Exercise materials:
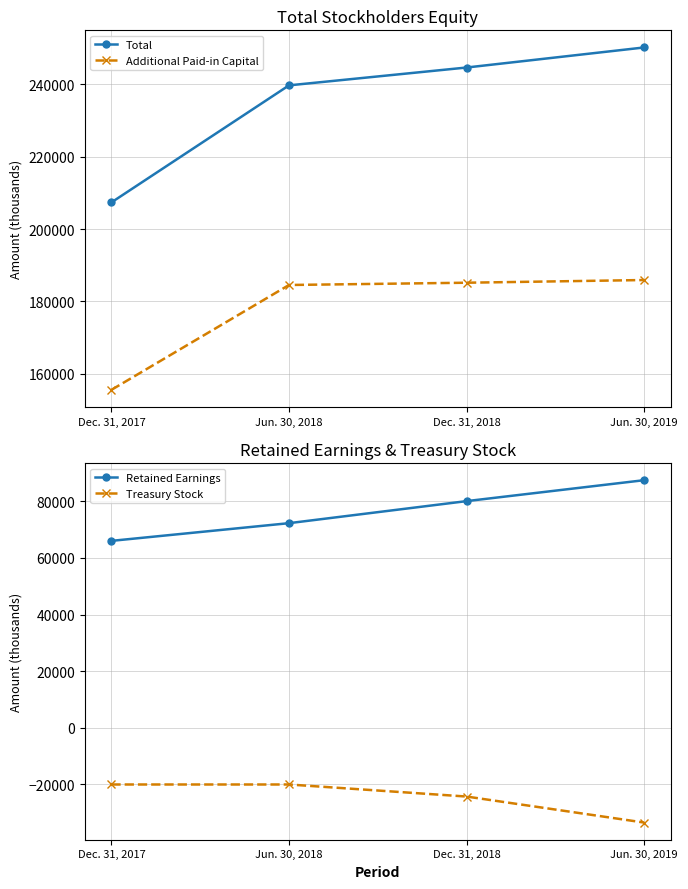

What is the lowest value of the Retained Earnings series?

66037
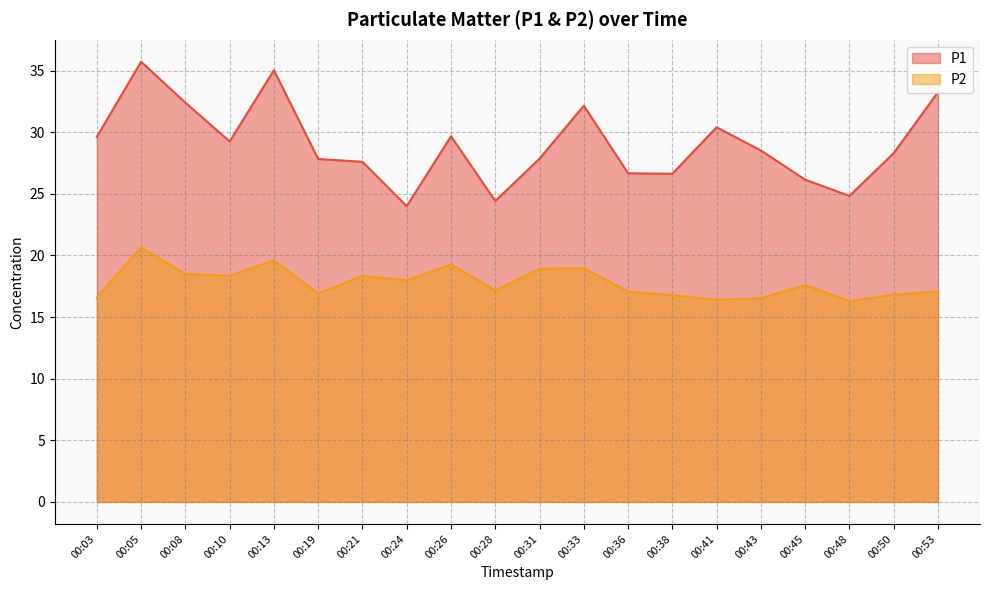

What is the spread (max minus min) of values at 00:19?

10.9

==

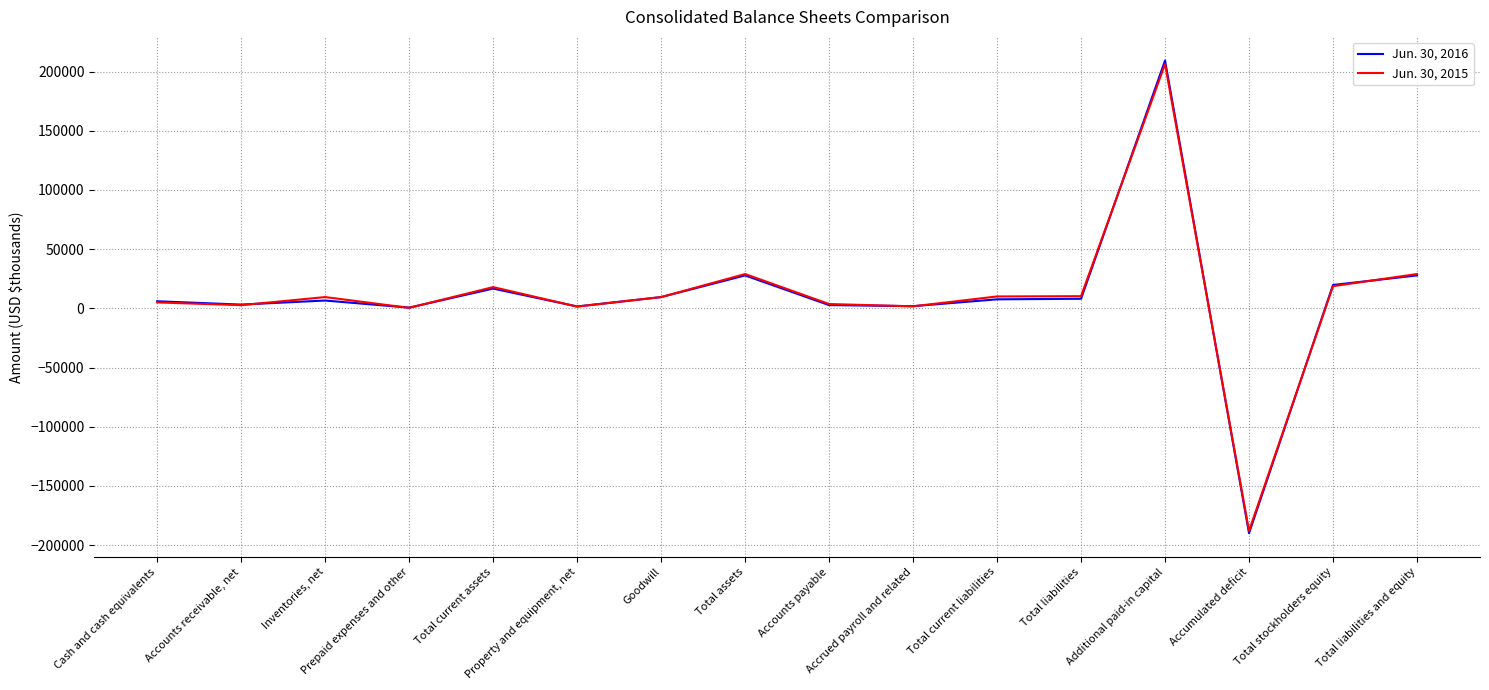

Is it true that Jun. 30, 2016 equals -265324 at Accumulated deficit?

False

Problem to solve:
Write out the rows word for word, starting at the line that contains "What is the lowest" and ending at the line that contains "What is the spread", with both of those lines included. Leave the pictures out.

Response below:
What is the lowest value of the Retained Earnings series?

66037

What is the spread (max minus min) of values at 00:19?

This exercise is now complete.